El Renacimiento supuso para el arte y el conocimiento un periodo brillante, glorioso, mágico, que echaba la vista a lo mejor de las grandes culturas de la humanidad. Por el contrario, la historia del papado en este periodo es uno de los más nefastos y vergonzosos que puede recordar la Iglesia. Prácticamente sin excepción, la mayoría de los Sumos Pontífices que tuvieron la oportunidad de guiarla en este periodo se abandonaron a los mayores pecados imaginables.

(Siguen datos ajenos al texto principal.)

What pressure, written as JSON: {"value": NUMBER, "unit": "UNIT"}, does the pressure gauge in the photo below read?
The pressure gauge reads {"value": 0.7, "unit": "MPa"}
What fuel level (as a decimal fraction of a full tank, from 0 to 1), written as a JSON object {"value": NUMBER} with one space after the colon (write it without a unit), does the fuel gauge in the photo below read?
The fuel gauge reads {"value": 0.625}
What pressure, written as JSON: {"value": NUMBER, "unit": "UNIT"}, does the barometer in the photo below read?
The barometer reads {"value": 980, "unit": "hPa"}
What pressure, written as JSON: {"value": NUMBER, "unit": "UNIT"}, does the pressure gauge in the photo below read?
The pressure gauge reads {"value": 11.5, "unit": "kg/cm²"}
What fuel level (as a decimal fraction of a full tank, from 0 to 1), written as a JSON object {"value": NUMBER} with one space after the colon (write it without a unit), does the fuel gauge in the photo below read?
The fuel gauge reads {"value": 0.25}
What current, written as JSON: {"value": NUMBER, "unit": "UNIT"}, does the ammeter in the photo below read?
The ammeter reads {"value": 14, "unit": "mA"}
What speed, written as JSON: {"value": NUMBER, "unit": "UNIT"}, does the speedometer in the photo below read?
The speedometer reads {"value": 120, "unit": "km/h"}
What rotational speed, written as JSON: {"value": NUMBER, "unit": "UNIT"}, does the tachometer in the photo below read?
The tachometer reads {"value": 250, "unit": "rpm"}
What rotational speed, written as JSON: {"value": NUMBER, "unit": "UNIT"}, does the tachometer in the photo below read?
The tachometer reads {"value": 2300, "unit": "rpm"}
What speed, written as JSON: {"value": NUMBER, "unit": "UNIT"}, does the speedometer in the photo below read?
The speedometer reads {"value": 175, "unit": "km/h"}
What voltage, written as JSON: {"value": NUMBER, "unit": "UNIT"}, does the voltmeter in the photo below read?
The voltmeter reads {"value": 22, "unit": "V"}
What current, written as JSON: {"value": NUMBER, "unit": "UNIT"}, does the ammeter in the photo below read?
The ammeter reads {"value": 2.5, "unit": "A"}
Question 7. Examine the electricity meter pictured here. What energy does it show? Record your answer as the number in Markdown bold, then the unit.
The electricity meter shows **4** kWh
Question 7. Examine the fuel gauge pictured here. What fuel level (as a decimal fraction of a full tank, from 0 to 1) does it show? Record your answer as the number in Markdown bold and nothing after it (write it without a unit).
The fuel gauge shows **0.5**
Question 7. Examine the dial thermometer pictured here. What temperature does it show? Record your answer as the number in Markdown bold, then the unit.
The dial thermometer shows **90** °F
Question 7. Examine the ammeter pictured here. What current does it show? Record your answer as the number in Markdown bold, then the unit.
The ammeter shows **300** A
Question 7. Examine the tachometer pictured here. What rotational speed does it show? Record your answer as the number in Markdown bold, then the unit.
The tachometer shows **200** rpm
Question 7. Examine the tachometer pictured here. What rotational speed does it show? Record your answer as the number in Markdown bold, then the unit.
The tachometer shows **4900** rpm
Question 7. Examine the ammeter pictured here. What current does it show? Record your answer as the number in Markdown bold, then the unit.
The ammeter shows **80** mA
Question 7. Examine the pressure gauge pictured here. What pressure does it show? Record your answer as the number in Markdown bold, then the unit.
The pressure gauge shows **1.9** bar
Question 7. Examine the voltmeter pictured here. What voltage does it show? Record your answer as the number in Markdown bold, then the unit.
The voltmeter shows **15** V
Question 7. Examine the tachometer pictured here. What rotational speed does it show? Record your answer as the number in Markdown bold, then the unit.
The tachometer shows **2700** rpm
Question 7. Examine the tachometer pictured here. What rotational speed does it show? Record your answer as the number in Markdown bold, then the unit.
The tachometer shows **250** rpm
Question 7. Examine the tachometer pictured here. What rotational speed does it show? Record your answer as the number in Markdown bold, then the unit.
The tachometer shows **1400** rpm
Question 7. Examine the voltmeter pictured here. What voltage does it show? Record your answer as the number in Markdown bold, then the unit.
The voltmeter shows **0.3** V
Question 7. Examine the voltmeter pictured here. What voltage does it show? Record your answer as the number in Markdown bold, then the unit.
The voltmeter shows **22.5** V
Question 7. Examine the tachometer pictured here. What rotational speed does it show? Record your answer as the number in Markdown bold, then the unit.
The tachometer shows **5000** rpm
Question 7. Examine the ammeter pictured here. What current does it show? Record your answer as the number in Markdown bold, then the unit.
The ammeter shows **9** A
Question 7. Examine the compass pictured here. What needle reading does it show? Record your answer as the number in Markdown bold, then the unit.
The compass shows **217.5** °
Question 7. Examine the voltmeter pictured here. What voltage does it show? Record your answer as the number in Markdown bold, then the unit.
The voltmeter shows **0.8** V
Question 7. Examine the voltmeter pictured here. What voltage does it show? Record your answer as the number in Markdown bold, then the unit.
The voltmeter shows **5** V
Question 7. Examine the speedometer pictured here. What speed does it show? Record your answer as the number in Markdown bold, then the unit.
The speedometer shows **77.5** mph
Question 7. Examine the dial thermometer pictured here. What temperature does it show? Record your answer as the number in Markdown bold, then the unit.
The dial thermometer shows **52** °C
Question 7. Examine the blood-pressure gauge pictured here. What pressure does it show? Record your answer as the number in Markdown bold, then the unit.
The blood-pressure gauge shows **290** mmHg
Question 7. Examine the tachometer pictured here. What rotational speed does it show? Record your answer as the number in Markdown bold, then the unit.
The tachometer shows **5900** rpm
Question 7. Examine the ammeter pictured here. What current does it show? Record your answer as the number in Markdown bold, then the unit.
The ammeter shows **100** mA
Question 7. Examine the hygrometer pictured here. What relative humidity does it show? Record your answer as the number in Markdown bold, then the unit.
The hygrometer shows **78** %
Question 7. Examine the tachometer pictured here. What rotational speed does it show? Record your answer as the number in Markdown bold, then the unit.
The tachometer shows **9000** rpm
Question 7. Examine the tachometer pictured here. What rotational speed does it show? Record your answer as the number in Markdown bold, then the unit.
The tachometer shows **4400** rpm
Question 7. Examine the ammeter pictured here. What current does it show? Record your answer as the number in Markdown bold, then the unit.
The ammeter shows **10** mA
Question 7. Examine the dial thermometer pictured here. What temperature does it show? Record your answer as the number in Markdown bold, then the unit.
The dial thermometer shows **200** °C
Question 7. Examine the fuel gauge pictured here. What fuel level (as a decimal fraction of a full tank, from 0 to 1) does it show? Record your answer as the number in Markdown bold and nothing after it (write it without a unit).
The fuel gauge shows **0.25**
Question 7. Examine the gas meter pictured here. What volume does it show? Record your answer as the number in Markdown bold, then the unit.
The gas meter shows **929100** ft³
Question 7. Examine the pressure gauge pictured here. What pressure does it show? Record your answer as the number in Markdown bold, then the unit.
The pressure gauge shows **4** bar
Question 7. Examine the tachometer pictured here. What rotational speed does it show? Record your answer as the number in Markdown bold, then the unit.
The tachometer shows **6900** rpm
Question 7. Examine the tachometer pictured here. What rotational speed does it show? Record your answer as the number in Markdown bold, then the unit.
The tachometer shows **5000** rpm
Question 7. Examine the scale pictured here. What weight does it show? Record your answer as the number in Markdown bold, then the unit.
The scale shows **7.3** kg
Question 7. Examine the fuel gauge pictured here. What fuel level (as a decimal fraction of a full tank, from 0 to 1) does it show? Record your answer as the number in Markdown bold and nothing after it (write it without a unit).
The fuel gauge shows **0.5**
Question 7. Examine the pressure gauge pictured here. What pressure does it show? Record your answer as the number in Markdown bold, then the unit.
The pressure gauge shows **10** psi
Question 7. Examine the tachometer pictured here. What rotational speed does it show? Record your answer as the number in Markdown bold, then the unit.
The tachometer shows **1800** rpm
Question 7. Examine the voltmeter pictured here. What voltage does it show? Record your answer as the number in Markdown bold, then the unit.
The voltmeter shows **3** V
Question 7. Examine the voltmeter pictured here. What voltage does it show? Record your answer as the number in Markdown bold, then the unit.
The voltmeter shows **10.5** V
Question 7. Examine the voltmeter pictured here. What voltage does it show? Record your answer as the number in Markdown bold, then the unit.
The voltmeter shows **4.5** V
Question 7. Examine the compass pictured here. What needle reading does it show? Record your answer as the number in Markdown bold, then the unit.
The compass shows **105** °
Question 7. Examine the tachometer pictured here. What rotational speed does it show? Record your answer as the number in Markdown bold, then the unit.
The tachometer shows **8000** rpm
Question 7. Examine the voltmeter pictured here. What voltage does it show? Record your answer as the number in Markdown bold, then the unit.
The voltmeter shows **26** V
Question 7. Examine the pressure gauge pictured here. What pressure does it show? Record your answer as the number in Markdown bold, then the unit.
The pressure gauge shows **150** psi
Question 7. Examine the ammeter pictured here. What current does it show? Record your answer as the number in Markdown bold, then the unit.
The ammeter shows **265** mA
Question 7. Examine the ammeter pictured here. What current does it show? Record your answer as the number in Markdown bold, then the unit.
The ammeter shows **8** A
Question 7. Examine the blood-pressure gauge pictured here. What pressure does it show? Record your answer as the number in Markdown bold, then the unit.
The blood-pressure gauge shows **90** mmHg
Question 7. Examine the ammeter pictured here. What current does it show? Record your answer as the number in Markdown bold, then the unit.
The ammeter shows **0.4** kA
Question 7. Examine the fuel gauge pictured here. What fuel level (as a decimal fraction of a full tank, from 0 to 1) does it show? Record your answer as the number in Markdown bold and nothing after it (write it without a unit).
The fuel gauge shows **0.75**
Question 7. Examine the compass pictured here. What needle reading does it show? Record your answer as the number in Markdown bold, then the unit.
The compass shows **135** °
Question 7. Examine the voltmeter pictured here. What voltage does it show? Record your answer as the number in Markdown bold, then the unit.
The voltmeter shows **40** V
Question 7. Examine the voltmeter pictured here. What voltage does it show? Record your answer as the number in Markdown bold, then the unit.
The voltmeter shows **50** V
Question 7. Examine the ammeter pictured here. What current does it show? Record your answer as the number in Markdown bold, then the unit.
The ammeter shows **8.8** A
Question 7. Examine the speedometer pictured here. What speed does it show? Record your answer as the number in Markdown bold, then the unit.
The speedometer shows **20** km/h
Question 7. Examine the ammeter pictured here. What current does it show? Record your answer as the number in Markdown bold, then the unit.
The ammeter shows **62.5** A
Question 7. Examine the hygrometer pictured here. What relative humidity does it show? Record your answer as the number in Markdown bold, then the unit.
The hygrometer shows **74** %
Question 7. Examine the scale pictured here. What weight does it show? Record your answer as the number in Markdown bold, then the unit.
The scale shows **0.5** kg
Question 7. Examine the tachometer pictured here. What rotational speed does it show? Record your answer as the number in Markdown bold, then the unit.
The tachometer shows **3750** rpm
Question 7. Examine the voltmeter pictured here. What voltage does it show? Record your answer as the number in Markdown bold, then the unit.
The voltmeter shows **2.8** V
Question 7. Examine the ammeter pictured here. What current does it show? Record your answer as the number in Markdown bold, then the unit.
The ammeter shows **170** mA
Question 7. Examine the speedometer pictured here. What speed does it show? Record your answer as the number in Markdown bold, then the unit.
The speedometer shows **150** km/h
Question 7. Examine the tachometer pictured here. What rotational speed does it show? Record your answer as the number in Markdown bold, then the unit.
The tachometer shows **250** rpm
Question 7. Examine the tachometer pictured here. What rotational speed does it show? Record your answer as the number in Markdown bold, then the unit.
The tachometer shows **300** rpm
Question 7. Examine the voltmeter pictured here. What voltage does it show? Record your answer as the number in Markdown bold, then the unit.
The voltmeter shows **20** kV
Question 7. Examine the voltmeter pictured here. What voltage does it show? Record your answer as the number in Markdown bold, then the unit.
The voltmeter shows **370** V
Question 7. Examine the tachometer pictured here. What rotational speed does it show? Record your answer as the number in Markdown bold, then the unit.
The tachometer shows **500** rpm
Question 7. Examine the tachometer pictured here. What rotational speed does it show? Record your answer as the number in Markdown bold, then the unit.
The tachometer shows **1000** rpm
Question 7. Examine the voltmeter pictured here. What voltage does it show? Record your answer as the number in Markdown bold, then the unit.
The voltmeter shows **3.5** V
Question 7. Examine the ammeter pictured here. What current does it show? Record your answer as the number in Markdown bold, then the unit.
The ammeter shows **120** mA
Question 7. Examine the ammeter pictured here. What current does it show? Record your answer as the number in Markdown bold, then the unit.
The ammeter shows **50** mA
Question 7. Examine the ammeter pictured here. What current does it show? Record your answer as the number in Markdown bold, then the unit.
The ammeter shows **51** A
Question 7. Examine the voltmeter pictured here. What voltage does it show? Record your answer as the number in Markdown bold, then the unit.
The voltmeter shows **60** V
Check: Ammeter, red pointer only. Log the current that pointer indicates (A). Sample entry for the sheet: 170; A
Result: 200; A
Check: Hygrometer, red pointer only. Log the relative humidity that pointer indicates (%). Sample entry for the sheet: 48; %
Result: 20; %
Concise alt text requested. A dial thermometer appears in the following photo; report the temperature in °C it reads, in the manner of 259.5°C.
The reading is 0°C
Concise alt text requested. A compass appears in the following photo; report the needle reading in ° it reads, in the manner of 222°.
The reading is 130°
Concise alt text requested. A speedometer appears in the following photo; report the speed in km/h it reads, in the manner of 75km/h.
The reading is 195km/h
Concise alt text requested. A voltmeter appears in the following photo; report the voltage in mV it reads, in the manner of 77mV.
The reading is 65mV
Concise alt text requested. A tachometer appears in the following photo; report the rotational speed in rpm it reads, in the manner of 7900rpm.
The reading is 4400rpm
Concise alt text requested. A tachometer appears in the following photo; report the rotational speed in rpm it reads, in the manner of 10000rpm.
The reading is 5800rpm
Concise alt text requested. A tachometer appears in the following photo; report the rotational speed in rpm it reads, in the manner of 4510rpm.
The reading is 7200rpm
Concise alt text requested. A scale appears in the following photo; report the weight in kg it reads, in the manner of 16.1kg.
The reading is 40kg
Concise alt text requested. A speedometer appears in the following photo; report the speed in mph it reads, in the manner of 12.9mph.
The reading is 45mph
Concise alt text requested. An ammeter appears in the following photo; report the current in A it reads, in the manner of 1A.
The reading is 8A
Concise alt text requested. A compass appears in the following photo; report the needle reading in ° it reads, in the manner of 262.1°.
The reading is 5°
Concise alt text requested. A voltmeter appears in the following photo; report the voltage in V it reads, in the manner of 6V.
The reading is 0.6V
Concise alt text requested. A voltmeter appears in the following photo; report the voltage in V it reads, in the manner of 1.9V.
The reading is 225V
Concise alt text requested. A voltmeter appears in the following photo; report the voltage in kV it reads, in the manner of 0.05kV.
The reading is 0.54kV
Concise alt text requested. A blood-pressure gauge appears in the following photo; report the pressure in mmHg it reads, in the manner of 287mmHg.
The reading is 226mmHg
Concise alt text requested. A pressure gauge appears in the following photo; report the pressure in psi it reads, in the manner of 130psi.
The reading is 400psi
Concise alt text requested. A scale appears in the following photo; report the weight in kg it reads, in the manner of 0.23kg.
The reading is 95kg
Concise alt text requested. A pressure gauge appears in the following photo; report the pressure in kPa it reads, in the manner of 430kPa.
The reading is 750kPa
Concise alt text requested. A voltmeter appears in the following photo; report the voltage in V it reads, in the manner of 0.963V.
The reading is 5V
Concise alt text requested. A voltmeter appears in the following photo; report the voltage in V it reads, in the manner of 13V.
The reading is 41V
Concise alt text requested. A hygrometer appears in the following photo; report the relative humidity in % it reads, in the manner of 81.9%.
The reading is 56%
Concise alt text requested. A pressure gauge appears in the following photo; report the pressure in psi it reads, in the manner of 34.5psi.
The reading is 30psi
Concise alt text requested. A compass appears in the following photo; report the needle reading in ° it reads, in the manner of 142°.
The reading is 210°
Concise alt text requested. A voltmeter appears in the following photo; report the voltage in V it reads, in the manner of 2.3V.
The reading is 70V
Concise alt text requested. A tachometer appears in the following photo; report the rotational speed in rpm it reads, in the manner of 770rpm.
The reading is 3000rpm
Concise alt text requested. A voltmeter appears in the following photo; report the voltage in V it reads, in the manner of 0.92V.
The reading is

Fiestas, lujo, orgías, escandalosos favoritismos, venta de cargos eclesiásticos, asesinatos, guerras, intrigas… Fue esta época y no otra, la que vio aparecer a un pontífice como el español Alejandro VI, el papa Borgia, que ha tenido el dudoso honor de pasar a la historia como icono del mal encarnado en la Iglesia.
En el descargo de todos ellos podemos decir que la suya no era una condición única y exclusiva de la jerarquía eclesiástica, sino algo propio de gran parte de la nobleza y la burguesía europea. Al menos —algo hemos de agradecerles—, la gran mayoría de ellos fueron grandes mecenas de artistas que han dado placer a nuestras retinas, financiado a hombres geniales como Rafael, Miguel Ángel, Leonardo y tantos otros.
Finalmente, ese degradado comportamiento hizo surgir también una crítica feroz que tendría en Lutero a su máximo exponente.
Suena a tópico, pero es la absoluta verdad. Después del nefasto gobierno de estos papas, la Iglesia y el papado nunca volvieron a ser lo mismo.